## GIVEN INSTRUCTION
Set out as a numbered list the lines of the listing below, from the line with "locality: Vicinity of EL Boquete" to the line with "catalogue / barcode: US 673343", both included, leaving out any blank lines.

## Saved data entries
=-=-=
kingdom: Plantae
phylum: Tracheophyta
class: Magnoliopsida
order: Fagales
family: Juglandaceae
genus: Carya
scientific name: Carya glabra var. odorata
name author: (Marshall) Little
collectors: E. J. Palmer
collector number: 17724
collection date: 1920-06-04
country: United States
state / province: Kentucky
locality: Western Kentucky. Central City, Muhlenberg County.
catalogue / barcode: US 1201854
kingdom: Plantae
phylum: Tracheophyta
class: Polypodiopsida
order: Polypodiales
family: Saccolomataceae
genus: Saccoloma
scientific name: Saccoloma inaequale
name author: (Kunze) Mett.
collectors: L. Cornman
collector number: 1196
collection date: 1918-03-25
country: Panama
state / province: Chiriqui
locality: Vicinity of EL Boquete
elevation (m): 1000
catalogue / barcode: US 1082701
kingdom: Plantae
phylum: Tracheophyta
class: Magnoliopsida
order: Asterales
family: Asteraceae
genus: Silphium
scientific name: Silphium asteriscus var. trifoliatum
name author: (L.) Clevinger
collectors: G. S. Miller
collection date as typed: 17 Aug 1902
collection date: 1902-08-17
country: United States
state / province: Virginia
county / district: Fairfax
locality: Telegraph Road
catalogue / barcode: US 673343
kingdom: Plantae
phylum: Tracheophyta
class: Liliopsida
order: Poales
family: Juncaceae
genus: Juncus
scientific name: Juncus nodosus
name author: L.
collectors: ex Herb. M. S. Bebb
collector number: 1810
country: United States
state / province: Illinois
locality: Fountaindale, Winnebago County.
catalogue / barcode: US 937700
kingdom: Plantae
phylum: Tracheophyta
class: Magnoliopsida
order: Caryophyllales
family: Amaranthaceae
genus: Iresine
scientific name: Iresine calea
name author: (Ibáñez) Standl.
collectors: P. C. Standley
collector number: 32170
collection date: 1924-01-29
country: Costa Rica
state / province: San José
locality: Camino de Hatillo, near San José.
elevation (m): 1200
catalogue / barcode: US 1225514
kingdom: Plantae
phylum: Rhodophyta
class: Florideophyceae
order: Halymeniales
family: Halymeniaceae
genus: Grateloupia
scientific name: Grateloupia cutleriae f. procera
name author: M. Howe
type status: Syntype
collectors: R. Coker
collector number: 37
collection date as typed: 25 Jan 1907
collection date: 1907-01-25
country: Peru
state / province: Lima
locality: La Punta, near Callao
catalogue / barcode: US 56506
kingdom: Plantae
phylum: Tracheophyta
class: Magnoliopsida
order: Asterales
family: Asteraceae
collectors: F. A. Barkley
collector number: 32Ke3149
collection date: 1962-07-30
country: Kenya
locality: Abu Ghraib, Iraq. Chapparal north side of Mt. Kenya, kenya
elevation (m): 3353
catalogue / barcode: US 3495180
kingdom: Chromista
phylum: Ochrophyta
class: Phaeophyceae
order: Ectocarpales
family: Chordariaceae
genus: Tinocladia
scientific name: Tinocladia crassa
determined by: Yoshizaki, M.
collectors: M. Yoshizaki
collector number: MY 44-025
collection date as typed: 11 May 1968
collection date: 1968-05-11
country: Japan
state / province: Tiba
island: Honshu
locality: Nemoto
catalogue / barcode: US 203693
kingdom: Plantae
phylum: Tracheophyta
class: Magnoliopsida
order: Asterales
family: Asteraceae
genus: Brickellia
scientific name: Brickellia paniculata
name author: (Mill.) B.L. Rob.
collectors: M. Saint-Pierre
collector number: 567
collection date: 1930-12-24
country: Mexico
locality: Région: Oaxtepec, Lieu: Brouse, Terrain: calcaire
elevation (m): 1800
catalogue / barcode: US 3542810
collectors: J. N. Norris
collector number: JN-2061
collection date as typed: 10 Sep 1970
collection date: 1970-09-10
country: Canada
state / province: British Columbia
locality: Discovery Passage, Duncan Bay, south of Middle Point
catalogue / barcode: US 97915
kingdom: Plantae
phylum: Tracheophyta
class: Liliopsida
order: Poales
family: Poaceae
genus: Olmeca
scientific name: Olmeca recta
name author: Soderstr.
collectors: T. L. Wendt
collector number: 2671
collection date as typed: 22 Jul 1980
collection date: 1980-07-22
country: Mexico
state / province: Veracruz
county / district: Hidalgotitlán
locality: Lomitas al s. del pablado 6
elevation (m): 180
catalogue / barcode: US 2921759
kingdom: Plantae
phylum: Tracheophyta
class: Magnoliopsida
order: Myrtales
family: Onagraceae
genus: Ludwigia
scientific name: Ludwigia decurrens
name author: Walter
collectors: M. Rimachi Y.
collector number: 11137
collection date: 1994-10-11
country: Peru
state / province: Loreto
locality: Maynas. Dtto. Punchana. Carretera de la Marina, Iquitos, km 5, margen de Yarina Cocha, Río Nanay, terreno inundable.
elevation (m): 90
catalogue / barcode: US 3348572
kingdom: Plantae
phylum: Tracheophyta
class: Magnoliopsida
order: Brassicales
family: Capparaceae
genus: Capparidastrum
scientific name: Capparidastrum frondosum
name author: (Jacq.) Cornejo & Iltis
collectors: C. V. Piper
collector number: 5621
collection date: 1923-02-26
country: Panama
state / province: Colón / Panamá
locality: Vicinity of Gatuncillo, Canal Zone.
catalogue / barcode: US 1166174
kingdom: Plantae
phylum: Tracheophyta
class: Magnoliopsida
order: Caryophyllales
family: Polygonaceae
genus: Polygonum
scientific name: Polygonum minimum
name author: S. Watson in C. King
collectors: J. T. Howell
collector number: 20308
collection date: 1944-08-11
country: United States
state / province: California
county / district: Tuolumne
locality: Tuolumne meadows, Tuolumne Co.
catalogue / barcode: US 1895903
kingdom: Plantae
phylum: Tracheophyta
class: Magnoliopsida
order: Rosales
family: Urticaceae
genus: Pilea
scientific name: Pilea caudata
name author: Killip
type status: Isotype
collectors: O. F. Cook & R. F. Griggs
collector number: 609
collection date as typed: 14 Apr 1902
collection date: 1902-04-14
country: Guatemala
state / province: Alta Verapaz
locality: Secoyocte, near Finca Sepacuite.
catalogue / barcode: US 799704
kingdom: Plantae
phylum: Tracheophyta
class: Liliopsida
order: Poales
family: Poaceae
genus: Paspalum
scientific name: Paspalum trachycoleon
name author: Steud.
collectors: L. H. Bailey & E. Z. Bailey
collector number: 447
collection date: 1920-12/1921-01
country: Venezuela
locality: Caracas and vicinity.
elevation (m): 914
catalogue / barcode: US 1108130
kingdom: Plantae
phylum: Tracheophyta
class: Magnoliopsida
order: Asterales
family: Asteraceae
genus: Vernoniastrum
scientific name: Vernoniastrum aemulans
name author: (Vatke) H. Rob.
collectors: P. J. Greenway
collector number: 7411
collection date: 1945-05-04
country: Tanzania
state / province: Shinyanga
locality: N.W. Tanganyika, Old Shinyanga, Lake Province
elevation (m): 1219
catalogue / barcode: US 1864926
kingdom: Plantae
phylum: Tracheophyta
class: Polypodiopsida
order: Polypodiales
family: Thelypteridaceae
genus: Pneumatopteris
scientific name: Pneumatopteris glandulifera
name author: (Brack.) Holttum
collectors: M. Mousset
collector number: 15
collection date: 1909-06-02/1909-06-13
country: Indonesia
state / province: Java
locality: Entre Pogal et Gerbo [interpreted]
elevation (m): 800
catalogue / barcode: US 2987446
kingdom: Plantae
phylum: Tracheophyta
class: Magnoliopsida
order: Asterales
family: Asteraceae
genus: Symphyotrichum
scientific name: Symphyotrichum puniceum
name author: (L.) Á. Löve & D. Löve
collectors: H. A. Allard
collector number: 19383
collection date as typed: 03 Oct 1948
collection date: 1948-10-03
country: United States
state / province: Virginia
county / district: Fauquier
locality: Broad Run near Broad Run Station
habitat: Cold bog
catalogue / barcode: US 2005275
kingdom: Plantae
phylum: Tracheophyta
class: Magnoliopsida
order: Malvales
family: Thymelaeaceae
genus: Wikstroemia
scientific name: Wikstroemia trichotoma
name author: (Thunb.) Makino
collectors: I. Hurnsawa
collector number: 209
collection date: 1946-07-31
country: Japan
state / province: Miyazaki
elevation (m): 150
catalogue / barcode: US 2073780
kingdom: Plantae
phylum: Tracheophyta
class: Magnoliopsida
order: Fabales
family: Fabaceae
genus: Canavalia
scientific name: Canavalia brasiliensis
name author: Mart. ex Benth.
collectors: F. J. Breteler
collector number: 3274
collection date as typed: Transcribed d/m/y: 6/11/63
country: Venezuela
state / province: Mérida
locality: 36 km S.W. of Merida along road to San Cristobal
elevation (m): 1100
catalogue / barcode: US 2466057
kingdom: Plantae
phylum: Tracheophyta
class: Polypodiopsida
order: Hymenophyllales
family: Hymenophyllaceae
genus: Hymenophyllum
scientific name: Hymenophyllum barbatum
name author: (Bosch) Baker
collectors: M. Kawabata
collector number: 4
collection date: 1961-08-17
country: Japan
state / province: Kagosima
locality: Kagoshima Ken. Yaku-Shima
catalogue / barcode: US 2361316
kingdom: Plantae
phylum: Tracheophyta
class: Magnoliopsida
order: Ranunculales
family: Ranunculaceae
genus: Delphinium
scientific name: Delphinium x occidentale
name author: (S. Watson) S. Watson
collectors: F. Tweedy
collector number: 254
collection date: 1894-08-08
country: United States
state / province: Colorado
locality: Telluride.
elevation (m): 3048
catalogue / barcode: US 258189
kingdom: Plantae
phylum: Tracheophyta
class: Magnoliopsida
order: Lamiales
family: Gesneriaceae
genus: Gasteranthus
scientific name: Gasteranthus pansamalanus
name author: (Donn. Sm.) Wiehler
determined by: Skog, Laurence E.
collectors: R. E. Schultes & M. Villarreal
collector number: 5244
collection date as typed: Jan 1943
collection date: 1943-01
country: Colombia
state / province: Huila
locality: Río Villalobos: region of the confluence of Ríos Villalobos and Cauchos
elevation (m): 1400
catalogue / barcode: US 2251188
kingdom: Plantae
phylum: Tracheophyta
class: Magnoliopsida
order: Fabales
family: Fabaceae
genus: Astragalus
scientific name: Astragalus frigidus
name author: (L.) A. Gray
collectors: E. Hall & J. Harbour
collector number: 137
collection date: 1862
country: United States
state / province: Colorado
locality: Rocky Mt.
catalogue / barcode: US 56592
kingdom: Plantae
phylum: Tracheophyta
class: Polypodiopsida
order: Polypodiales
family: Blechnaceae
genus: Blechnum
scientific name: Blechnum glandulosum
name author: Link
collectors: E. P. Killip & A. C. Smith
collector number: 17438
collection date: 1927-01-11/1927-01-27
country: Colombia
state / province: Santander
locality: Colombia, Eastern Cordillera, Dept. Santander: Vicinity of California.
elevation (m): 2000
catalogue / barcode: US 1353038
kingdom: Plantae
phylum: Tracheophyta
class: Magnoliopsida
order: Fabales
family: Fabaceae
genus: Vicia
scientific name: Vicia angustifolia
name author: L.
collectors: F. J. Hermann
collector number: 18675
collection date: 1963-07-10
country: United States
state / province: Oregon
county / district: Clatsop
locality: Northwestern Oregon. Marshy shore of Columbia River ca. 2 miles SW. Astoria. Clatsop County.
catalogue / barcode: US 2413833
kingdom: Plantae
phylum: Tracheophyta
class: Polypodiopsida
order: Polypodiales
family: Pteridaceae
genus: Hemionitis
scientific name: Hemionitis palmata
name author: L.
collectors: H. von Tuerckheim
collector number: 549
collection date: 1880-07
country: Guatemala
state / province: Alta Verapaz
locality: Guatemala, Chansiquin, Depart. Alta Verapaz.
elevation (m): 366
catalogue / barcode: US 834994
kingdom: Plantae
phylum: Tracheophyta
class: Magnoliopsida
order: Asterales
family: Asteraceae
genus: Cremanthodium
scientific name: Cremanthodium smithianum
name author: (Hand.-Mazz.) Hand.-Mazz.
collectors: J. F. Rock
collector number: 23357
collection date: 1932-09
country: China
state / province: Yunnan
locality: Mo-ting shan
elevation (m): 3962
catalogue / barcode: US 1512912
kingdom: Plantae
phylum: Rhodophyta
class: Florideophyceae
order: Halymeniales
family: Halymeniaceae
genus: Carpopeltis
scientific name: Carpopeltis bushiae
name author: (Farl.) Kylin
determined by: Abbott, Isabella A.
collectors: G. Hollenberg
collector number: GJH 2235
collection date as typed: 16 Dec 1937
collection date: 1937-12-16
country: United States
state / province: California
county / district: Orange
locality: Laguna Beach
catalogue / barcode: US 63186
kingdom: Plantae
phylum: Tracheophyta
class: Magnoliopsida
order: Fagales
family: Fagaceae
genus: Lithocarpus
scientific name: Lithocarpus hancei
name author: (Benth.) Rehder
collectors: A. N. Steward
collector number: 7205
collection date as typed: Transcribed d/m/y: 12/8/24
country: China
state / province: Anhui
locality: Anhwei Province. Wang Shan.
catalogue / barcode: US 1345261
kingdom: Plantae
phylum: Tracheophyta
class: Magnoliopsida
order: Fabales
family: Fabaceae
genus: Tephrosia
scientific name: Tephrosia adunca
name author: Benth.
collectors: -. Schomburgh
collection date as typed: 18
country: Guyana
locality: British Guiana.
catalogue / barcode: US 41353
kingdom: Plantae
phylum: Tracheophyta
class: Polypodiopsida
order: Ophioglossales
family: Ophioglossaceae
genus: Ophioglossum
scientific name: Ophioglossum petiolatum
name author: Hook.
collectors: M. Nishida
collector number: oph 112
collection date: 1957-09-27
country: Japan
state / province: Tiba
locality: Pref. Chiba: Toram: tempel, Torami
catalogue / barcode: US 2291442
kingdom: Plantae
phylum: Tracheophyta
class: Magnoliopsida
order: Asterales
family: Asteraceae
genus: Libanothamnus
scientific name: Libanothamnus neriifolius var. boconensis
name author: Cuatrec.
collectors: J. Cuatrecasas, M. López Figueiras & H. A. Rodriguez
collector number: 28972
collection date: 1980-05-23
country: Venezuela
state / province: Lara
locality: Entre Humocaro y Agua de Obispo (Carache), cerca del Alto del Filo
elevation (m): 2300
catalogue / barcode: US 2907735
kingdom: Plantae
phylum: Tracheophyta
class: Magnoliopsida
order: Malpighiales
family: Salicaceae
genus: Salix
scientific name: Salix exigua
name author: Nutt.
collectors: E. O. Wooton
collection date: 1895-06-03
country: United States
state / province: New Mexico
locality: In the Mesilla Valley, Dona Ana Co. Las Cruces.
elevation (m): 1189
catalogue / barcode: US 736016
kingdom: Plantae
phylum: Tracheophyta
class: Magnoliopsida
=-=-=
## OUTPUT OF THE EXERCISE
1. locality: Vicinity of EL Boquete
2. elevation (m): 1000
3. catalogue / barcode: US 1082701
4. kingdom: Plantae
5. phylum: Tracheophyta
6. class: Magnoliopsida
7. order: Asterales
8. family: Asteraceae
9. genus: Silphium
10. scientific name: Silphium asteriscus var. trifoliatum
11. name author: (L.) Clevinger
12. collectors: G. S. Miller
13. collection date as typed: 17 Aug 1902
14. collection date: 1902-08-17
15. country: United States
16. state / province: Virginia
17. county / district: Fairfax
18. locality: Telegraph Road
19. catalogue / barcode: US 673343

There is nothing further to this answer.